Is there any downside to using a repeated-measure ANOVA when you have a within-subjects 2-level factor where 1 level is represented by more trials than the other. I know in ANOVA we are comparing means, but does the the tighter standard error on the one level throw off the ANOVA? For example, if my IV is stimulus congruency and I present congruent trials 80 times while only presenting incongruent trials 20 times, can I just run the the ANOVA including all of the trials or should I run the analysis by selecting the same amount of trials for each factor level (i.e. select only 20 of the congruent trials to pair with the 20 incongruent trials)? If this is OK for a strictly within-subjects design, does it cause problems if a balanced or unbalanced between-subjects variable is added to the design?

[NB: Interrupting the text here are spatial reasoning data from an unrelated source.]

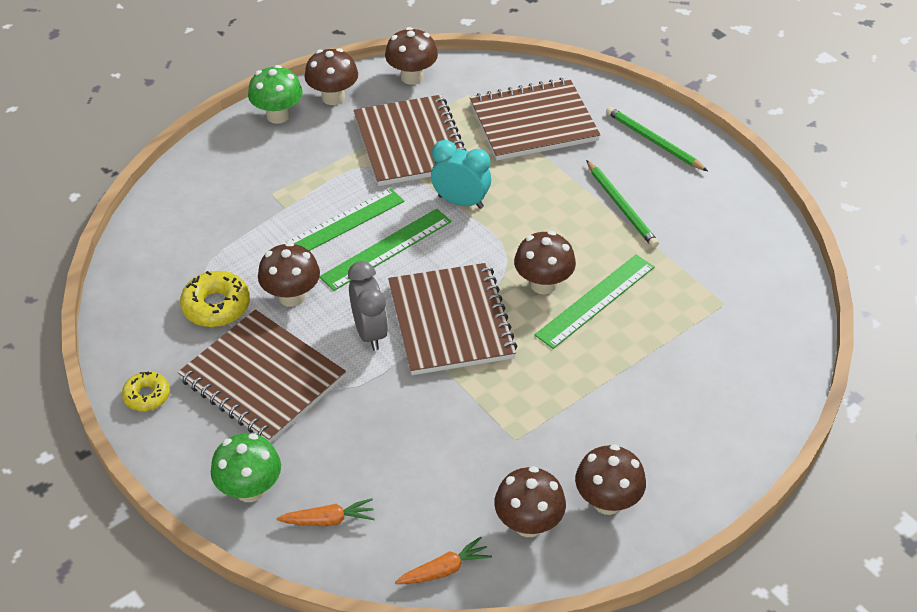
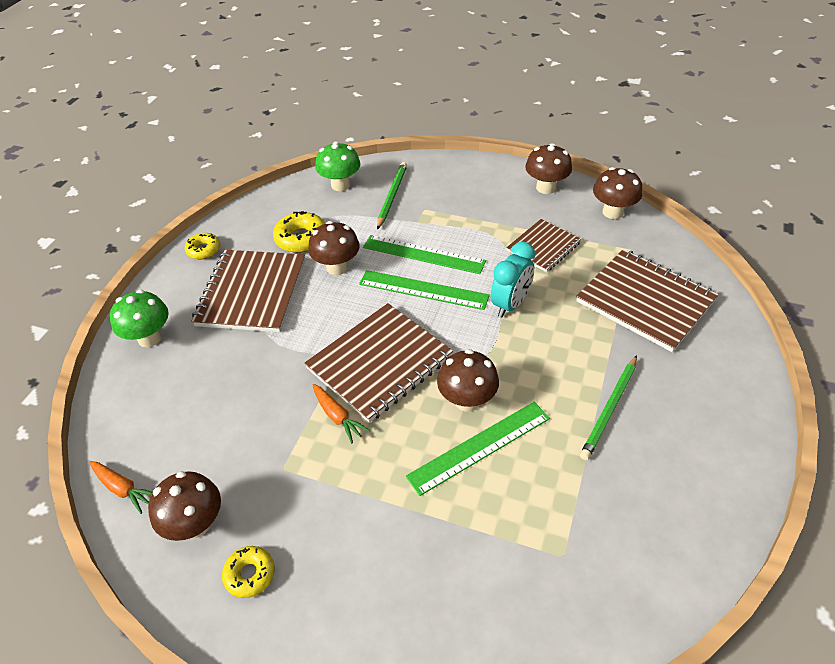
camera: 60 degrees right, 0 degrees up
(278, 115) = (499, 174): green mushroom -> green mushroom (340, 185)
(328, 520) = (141, 393): orange carrot -> orange carrot (337, 416)
(370, 332) = (333, 323): grey clock -> none
(411, 143) = (543, 247): brown notebook -> brown notebook, size x0.59
(461, 202) = (510, 304): turquoise clock -> turquoise clock turned 45 degrees clockwise
(595, 300) = (479, 446): green ruler -> green ruler turned 45 degrees counterclockwise
(607, 501) = (250, 574): brown mushroom -> yellow donut
(653, 141) = (717, 392): green pencil -> green pencil (392, 196)

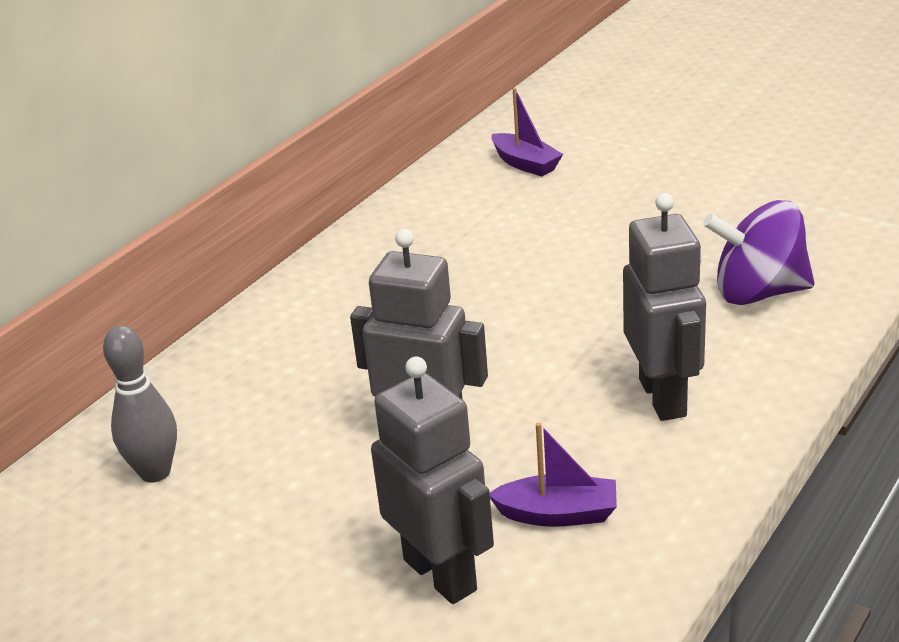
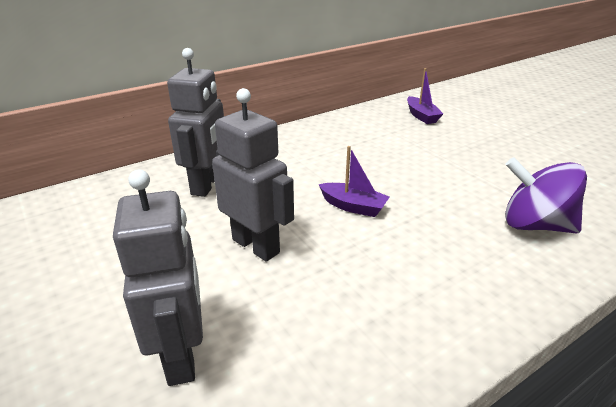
camera: 20 degrees right, 0 degrees up
(155, 472) = (94, 217): grey bowling pin -> none
(558, 514) = (296, 340): purple boat -> purple boat (353, 206)
(663, 397) = (427, 276): grey robot -> grey robot (207, 185)

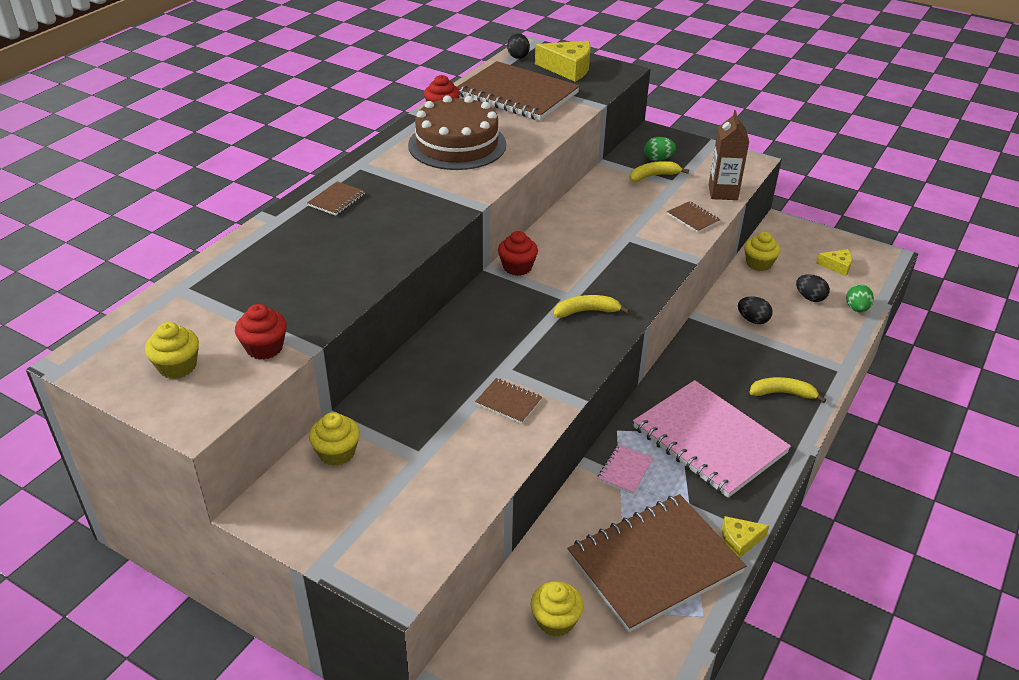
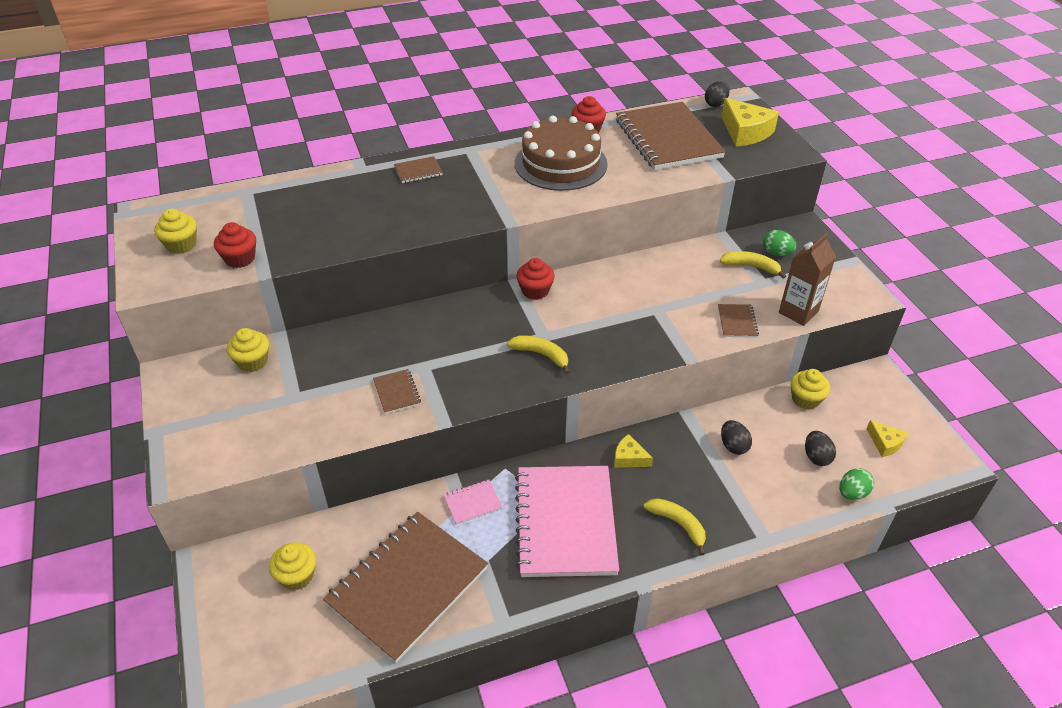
camera: 40 degrees right, 5 degrees up
(654, 563) = (407, 586): brown notebook -> brown notebook turned 60 degrees counterclockwise
(740, 540) = (489, 616): yellow cheese -> yellow cheese (629, 458)

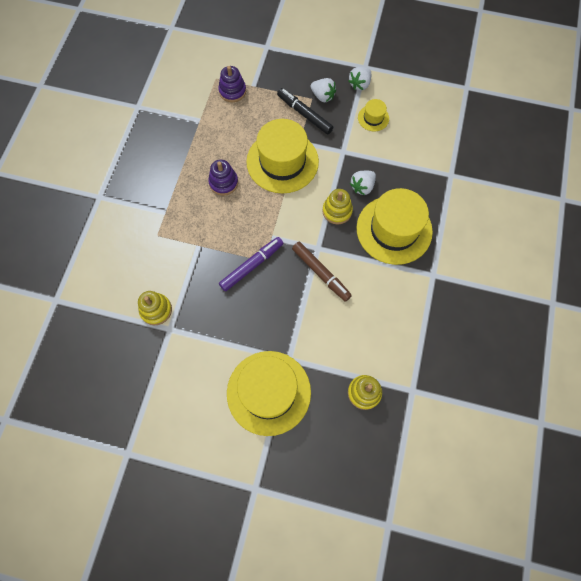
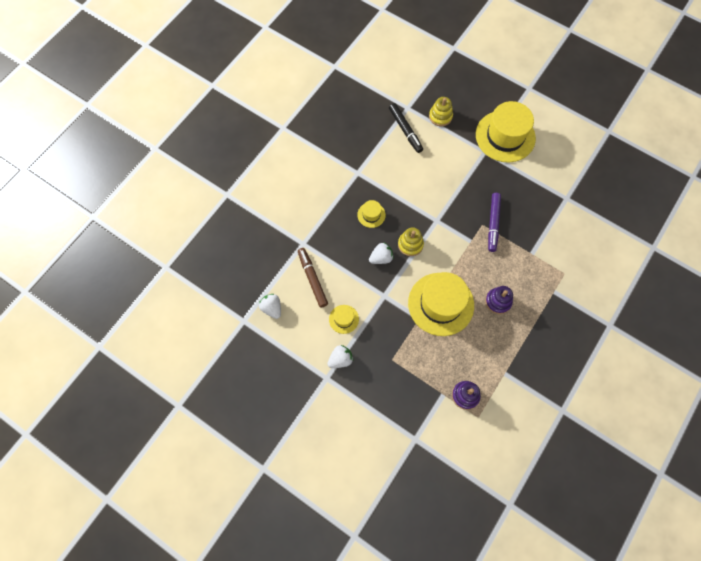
camera: 160 degrees left, 0 degrees up
(156, 310) = (575, 215): yellow stacking toy -> none
(251, 266) = (493, 224): purple marker -> purple marker turned 60 degrees counterclockwise
(304, 114) = (405, 345): black marker -> black marker (405, 130)
(321, 273) = (441, 201): brown marker -> brown marker (312, 279)
(322, 96) = (380, 358): white strawberry -> white strawberry (272, 308)
(394, 230) = (371, 215): yellow hat -> yellow hat, size x0.45

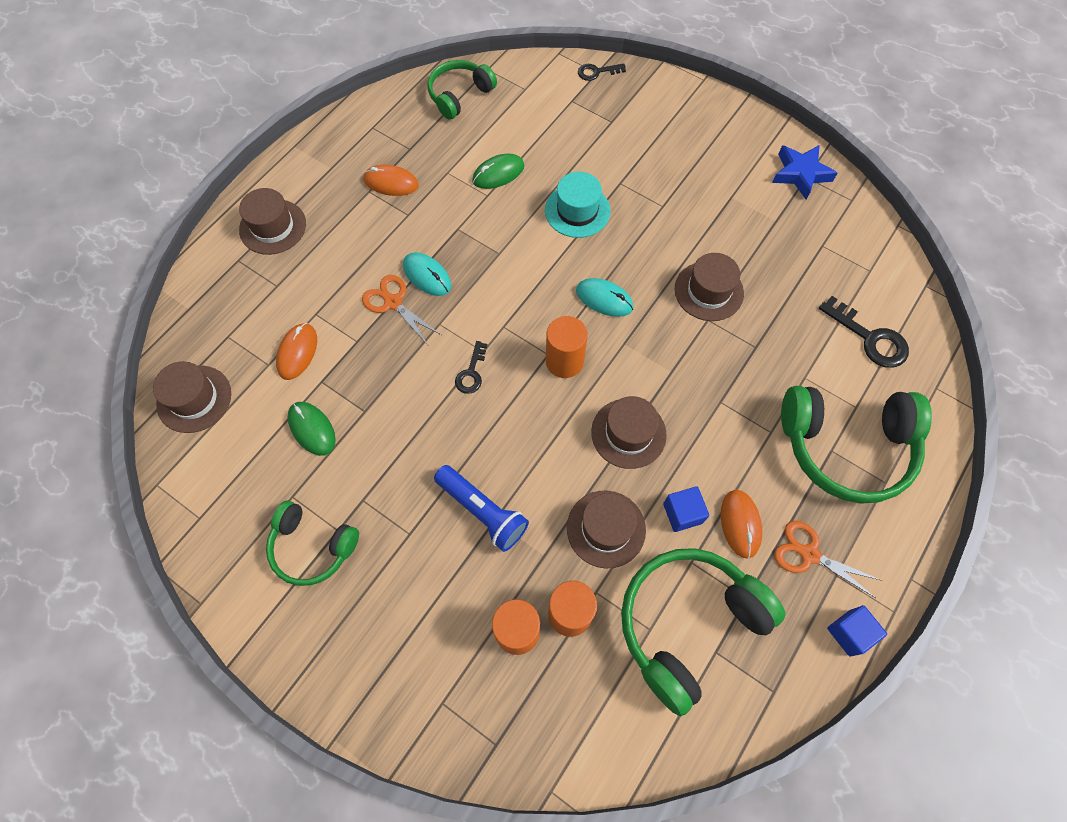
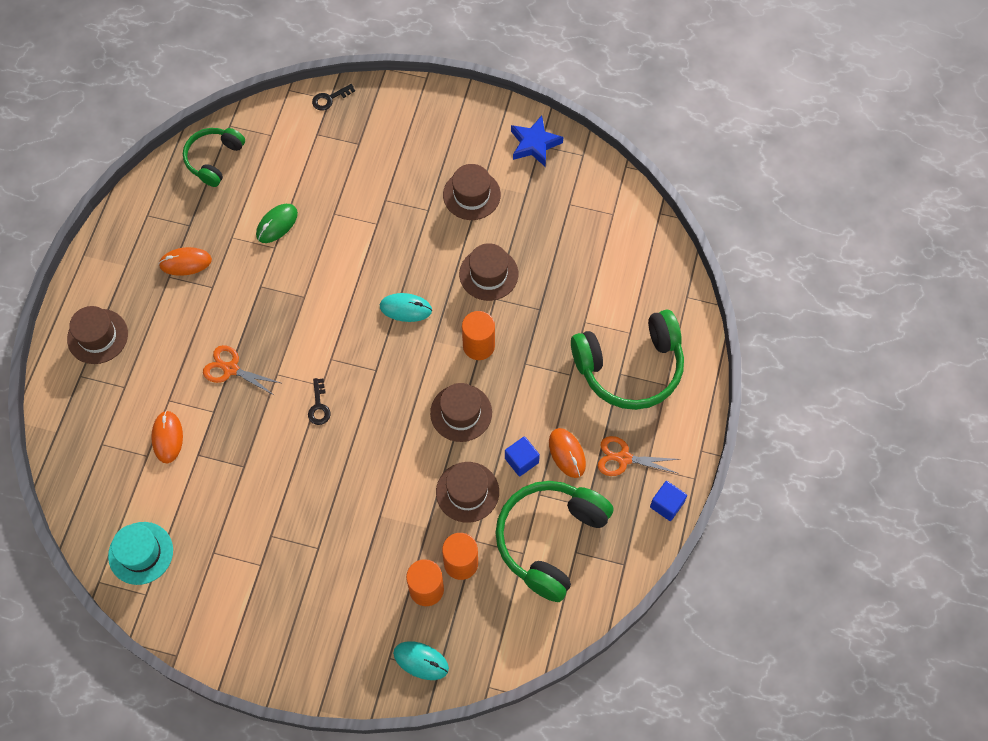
camera: 20 degrees left, 0 degrees up
(194, 399) = (97, 504): brown hat -> brown hat (471, 195)
(312, 429) = (207, 495): green mouse -> none
(312, 547) = (246, 584): green headphones -> none
(427, 276) = (250, 336): turquoise mouse -> turquoise mouse (421, 661)
(482, 511) = (368, 512): blue flashlight -> none
(564, 361) = (391, 372): orange cylinder -> orange cylinder (478, 346)
(577, 210) = (357, 237): turquoise hat -> turquoise hat (141, 553)
(869, 338) = (626, 272): black key -> none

I think there are ways to do unbalanced repeated measures ANOVA; maybe look at the books "Variance Components" by Searle, Casella, and McCulloch, and "Components of Variance" by Cox and Solomon. It also seems to be in some books about multilevel / hierarchical / mixed effect models (e.g. Raudenbush and Bryk), where it is treated as a special case of a hierarchical / multilevel / mixed effect model.
I'm not sure what programs support unbalanced repeated measures anova ("Unbalanced designs create special difficulties for the analysis of variance."), but most statistical programs support mixed effect models. Is there any reason that would be insufficient?